A remark that made James go red in the face, and his grip tighten on the winding oakwood stair railing. Forgetting all at once that he was still a man in his dressing robe, and that he was supposed to be dead, by all accounts.

But by that time, Lowe had heard enough.

And Harry's knuckles had been twitching to knock the cack out of some knobber, and there'd be no better chance today than this one.

Lowe tapped his fingers once against his teacup, revealing to Moody his answer at last.

Then he gently sat down Mrs. Moody's fine china on the lace dollie of the side table, popped his neck once or twice on each side, and marched off to the street door to join forces with James's family against this brute calledLevinson.

"You're lucky that's all you got from her, and haven't gotten anything worse from me," Harry went up against the American.

"Are you threatening me, sir?"

"Suppose I am?
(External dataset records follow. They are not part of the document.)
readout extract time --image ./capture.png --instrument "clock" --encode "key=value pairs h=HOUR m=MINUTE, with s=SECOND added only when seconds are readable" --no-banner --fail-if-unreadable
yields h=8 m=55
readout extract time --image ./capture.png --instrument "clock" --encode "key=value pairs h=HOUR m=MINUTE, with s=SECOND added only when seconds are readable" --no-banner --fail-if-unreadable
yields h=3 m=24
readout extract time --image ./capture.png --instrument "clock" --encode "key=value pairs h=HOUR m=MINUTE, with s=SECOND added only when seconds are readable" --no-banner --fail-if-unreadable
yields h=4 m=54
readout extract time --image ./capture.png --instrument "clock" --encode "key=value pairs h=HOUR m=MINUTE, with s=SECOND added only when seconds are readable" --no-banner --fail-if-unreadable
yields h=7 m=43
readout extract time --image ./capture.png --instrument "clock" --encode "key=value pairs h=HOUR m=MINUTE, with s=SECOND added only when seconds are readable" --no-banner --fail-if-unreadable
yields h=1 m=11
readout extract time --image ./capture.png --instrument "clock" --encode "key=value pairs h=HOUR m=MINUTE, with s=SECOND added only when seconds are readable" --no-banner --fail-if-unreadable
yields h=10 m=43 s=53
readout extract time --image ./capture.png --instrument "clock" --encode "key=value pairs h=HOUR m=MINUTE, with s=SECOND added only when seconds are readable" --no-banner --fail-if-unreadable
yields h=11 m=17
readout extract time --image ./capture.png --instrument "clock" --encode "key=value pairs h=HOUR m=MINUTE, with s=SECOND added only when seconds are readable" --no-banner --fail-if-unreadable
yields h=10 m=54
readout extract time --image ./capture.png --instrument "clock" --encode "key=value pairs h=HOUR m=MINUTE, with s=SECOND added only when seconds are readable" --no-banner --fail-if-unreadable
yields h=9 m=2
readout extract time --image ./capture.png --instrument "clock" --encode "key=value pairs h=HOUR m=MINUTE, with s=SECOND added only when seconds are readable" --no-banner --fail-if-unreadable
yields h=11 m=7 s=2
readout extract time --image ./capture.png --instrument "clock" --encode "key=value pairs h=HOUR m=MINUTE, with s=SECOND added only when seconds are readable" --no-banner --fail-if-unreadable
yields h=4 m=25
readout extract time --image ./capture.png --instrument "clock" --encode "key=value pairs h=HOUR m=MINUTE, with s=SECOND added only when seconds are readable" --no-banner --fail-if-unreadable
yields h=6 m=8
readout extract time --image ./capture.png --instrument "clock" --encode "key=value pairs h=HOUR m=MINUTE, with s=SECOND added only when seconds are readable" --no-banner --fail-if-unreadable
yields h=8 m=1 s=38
Mr. Moody is a mate of mine, and I won't allow you to soil his name as a White Star officer, when his unhappy fate has not yet been-"

"He's soiled it enough as it is!" Levinson swore. "And I haven't the slightest doubt that he has led my cousin along! I have it on good authority that Mr. Moody has been sweet on another woman before, pining and lusting after her, even after promising himself to my cousin! It wouldn't surprise me if he has been breeding English whores in this very house! Is that the behavior of a so-called respectable officer?"

"You're mistaken, sir," Annie answered firmly. "It is only I and my husband who let this house. Our James is...he's lived for the most part, at sea."

"And why should I believe your word against society's?"

"You'd do well to cool your tone, sir," Chistopher warned him. "This is most ungentlemanly!"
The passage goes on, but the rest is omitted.